Herbal medicine has been used in China for more than 5000 years. Even today, most pharmaceutical drugs are derived from the active ingredients found in herbs, plants and trees. Chinese herbal formulas were traditionally prepared as teas, which many westerners have found challenging to ingest. Fortunately, many herbal medicines are now available in a variety of forms, such as tablets, powders, tinctures, and capsules. Herbs may be prescribed for numerous ailments as an adjunct to acupuncture, since they assist in the body’s healing process.
If you have any food allergies or sensitivities, let your acupuncturist know prior to taking herbal formulas.
Usually performed on the back and neck, cupping is a suction technique that uses glass or plastic jars to stimulate the flow of blood and qi in the superficial muscle and skin layers of the body. It is commonly used in cases where there is an old injury, chronic pain or an acute cold. Although cupping can sometimes be uncomfortable for patients, particularly the first time they have it done, most people report tremendous relief from their symptoms almost immediately after treatment. It is normal for the skin in an area that has been cupped to show discoloration. The skin color may take 3-7 days to return to normal. It is very important to protect a recently cupped area from exposure to wind or cold drafts.
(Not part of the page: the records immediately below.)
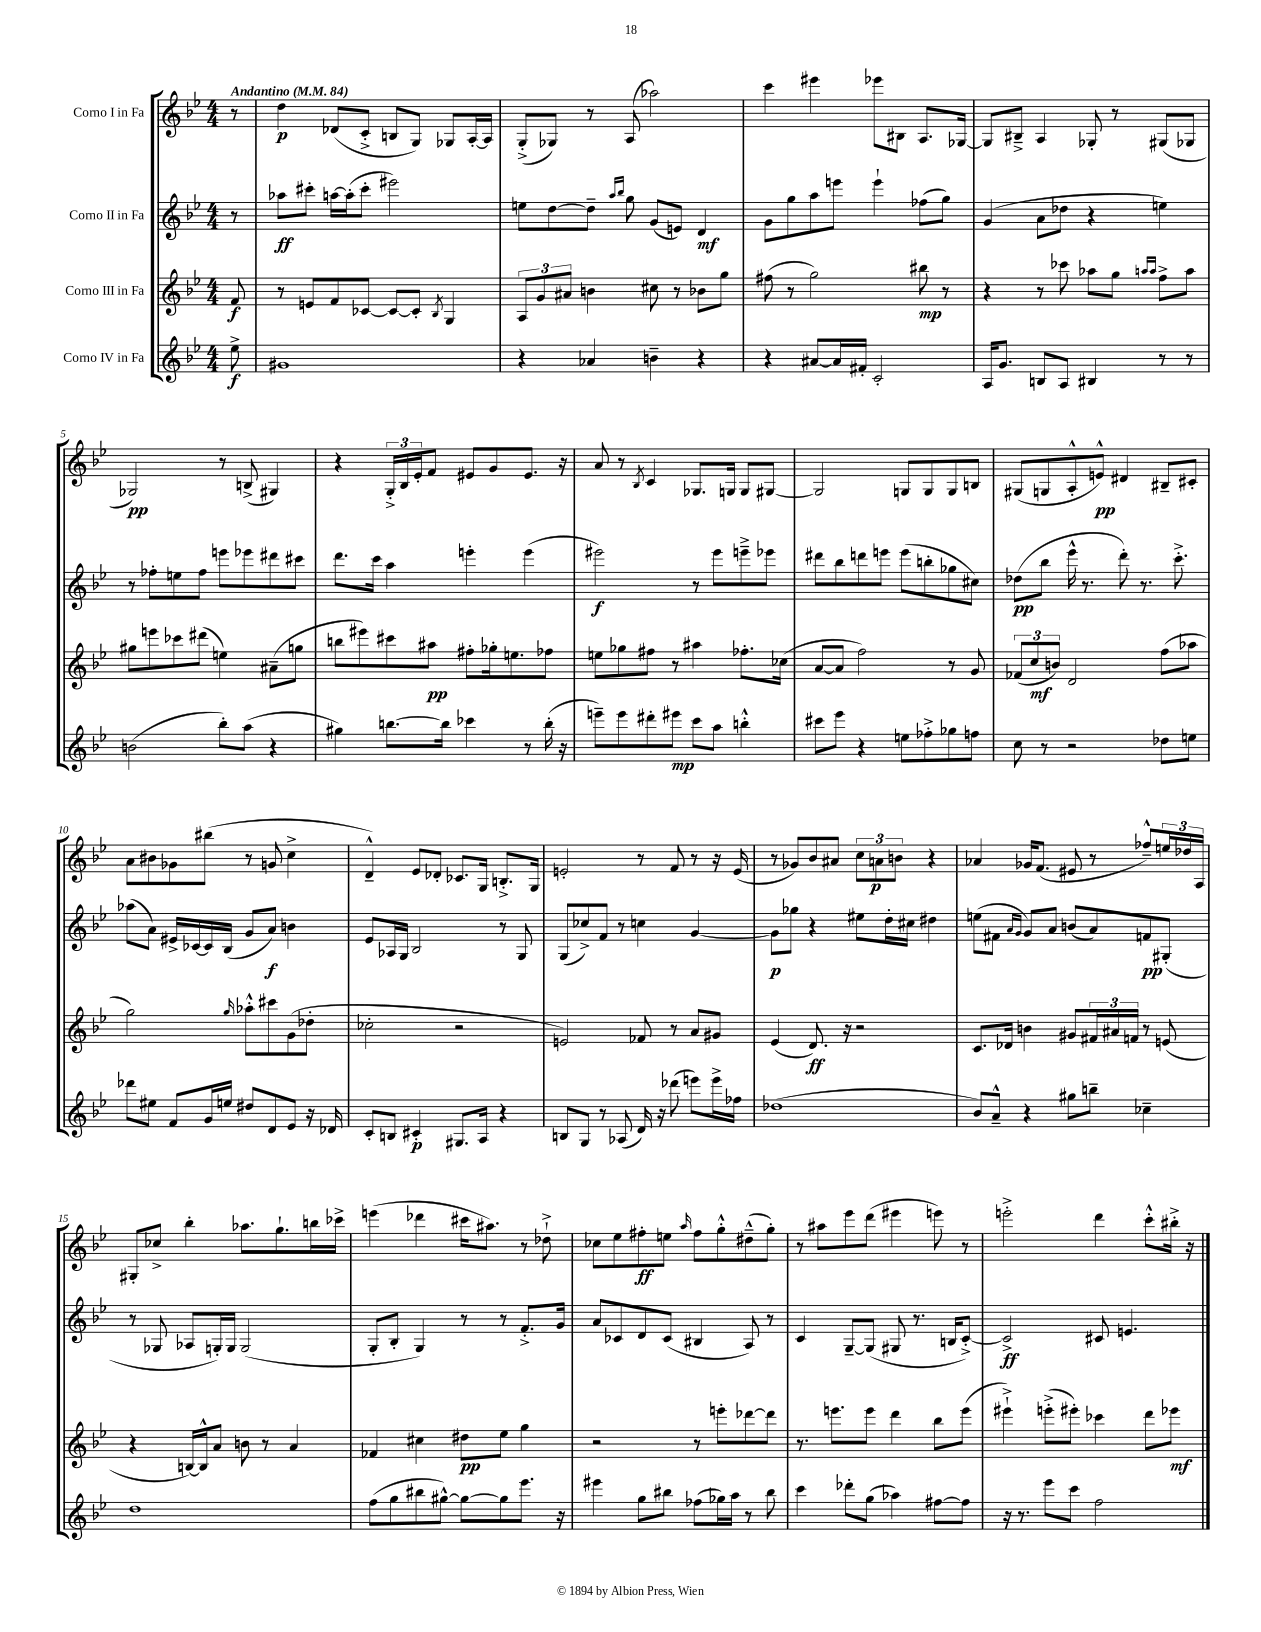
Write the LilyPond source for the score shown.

<<
\new StaffGroup <<
\new Staff = "s0" \with { instrumentName = "Corno I in Fa" } {
    \clef treble \key bes \major \numericTimeSignature \time 4/4 \partial 8 \tempo "Andantino" 4 = 84
    r8 |
    d''4\p des'8( c'8-.-> b8 g8) ges8 a16~-. a16 |
    g8-.->( ges8) r8 a8( aes''2) |
    c'''4 eis'''4 ees'''8 bis8 a8. ges16~ |
    ges8 bis8---> a4 ges8-. r8 gis8( ges8 |
    ges2\pp) r8 b8->( gis4) |
    r4 \tuplet 3/2 { g16-.-> bes16 ees'16-. } f'8 eis'8 g'8 eis'8. r16 |
    a'8 r8 \acciaccatura { bes8 } c'4 ges8. g16 g8 gis8~ |
    gis2 g8 g8 g8 b8 |
    gis8( g8 a8-.-^ e'8-^\pp) dis'4 bis8-- cis'8-. |
    a'8 bis'8 ges'8 bis''8( r8 g'8 c''4-> |
    d'4---^) ees'8 des'8-. ces'8. g16 b8.-.-> g16 |
    e'2-. r8 f'8 r8 r16 e'16( |
    r8 ges'8) bes'8 ais'8 \tuplet 3/2 { c''8 a'8\p b'8 } r4 |
    aes'4 ges'16 f'8.( eis'8 r8 fes''8---^) \tuplet 3/2 { e''16 des''16 a16 } |
    gis8-. ces''8-> bes''4-. aes''8. g''8.-! b''16 ces'''16-> |
    e'''4( des'''4 cis'''16 ais''8.) r8 des''8-!-> |
    ces''8 ees''8 fis''8-.\ff e''8 \grace { a''16 } fis''8 g''8-.-^ dis''8---^( g''8-.) |
    r8 ais''8 ees'''8 d'''8( eis'''4 e'''8) r8 |
    e'''2-.-> d'''4 c'''8-.-^ bis''16-.-> r16 \bar "|." |
}
\new Staff = "s1" \with { instrumentName = "Corno II in Fa" } {
    \clef treble \key bes \major \numericTimeSignature \time 4/4 \partial 8
    r8 |
    aes''8\ff cis'''8-. a''16~ a''16-.( cis'''8-. eis'''2) |
    e''8 d''8~ d''8-- \grace { a''16 bes''16 } g''8 g'8( e'8) d'4\mf |
    g'8 g''8 a''8 e'''8 e'''4-! fes''8( g''8) |
    g'4( a'8 des''8 r4 e''4) |
    r8 fes''8-. e''8 fes''8 e'''8 ees'''8 dis'''8 cis'''8 |
    d'''8. c'''16 a''4 e'''4-. e'''4( |
    eis'''2\f) r8 eis'''8 e'''8---> ees'''8 |
    dis'''8 bes''8 d'''8 e'''8 e'''8( b''8-. ges''8 cis''8) |
    des''8\pp( bes''8 ees'''16-^ r8. d'''8-.) r8. c'''8.-.-> |
    aes''8( a'8) eis'16-> ces'16~ ces'16 bes16( g'8 a'8\f) b'4 |
    ees'8 aes16 g16 bes2 r8 g8 |
    g8( ces''8->) f'8 r8 c''4 g'4~ |
    g'8\p ges''8 r4 eis''8 d''16-. cis''16 dis''4 |
    e''8( fis'8 \grace { a'16 g'16 } g'8) a'8 b'8( a'8) f'8\pp gis8-.( |
    r8 ges8 aes8 g16-.) g16 g2( |
    g8-. bes8-. g4) r8 r8 f'8.-.-> g'16 |
    a'8 ces'8 d'8 ces'8( bis4 a8) r8 |
    c'4 g8~-- g8( gis8 r8. b16 c'8~-.->) |
    c'2->\ff cis'8 e'4. \bar "|." |
}
\new Staff = "s2" \with { instrumentName = "Corno III in Fa" } {
    \clef treble \key bes \major \numericTimeSignature \time 4/4 \partial 8
    f'8\f |
    r8 e'8 f'8 ces'8~ ces'8~ ces'8-. \acciaccatura { bes8 } g4 |
    \tuplet 3/2 { a8 g'8 ais'8 } b'4 cis''8 r8 bes'8 g''8 |
    fis''8( r8 g''2) bis''8\mp r8 |
    r4 r8 ces'''8 aes''8 g''8 \grace { a''16 a''16 } f''8-> a''8 |
    gis''8 e'''8 ces'''8 dis'''8( e''4) ais'8--( g''8 |
    b''8 eis'''8) cis'''8 ais''8\pp fis''8-. ges''16-. e''8. fes''8 |
    e''8 ges''8 fis''8 r8 ais''4 fes''8.-. ces''16( |
    a'8~ a'8 f''2) r8 g'8 |
    \tuplet 3/2 { fes'8( c''8\mf b'8) } d'2 f''8( aes''8 |
    g''2) \grace { g''16 } aes''8-.-^ cis'''8 g'8( des''8-. |
    ces''2-. r2 |
    e'2) fes'8 r8 a'8 gis'8 |
    ees'4( d'8.\ff) r16 r2 |
    c'8. des'16 b'4 gis'8 \tuplet 3/2 { fis'16 ais'16 f'16 } r8 e'8( |
    r4 b16~) b16-^ a'8 b'8 r8 a'4 |
    fes'4 cis''4 dis''8\pp ees''8 g''4 |
    r2 r8 e'''8-. des'''8~ des'''8 |
    r8. e'''8. e'''8 d'''4 bes''8 e'''8( |
    eis'''4-!->) e'''8-.->( eis'''8-.) ces'''4 d'''8 ees'''8\mf \bar "|." |
}
\new Staff = "s3" \with { instrumentName = "Corno IV in Fa" } {
    \clef treble \key bes \major \numericTimeSignature \time 4/4 \partial 8
    ees''8->\f |
    gis'1 |
    r4 aes'4 b'4-- r4 |
    r4 ais'8~ ais'16 fis'16-. c'2-. |
    a16 g'8. b8 a8 bis4 r8 r8 |
    b'2( bes''8-.) a''8( r4 |
    gis''4) b''8.~ b''16 ces'''4 r8 b''16-.( r16 |
    e'''8--) e'''8 dis'''8-. eis'''8\mp c'''8 a''8 b''4-.-^ |
    cis'''8 ees'''8 r4 e''8 fes''8-.-> ges''8 f''8 |
    c''8 r8 r2 des''8 e''8 |
    des'''8 eis''8 f'8 g'16 e''16 dis''8 d'8 ees'8 r16 des'16 |
    c'8-. b8 cis'4-.\p gis8. a16 r4 |
    b8 g8 r8 aes8( d'16) r16 des'''8( e'''8) e'''16-> fes''16 |
    des''1( |
    bes'8) a'8---^ r4 gis''8 b''8-- ces''4-- |
    d''1 |
    f''8( g''8 bis''8 gis''8~-^) gis''8~ gis''8 ees'''8. r16 |
    eis'''4 g''8 bis''8 fes''8( ges''16) a''16 r8 bis''8 |
    c'''4 des'''8-. g''8( aes''4) fis''8~ fis''8 |
    r16 r8. ees'''8 c'''8 f''2 \bar "|." |
}
>>
>>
A heat therapy that utilizes an herb called “mugwort,” moxa penetrates heat deeply into the body, helping to eliminate problems caused by cold-related conditions. Moxa comes in various forms, including: sticks, loose herbs, and preformed cones.
Chi Nei Tsang:
An abdominal massage that stimulates qi and blood flow through the internal organs and aids in digestion and elimination.
Aromatherapy, used since antiquity, is the practice of applying natural oils extracted from flowers, bark, stems, leaves, roots and other parts of a plant to enhance psychological and physical well-being.
Inhaling the aroma from these “essential” oils is believed to stimulate brain function; absorption of the scents can promote whole-body healing.
Food is a form of medicine. Therefore it is helpful to identify dietary changes that might assist the body in its natural healing process. When the body receives what it needs, it is capable of healing itself.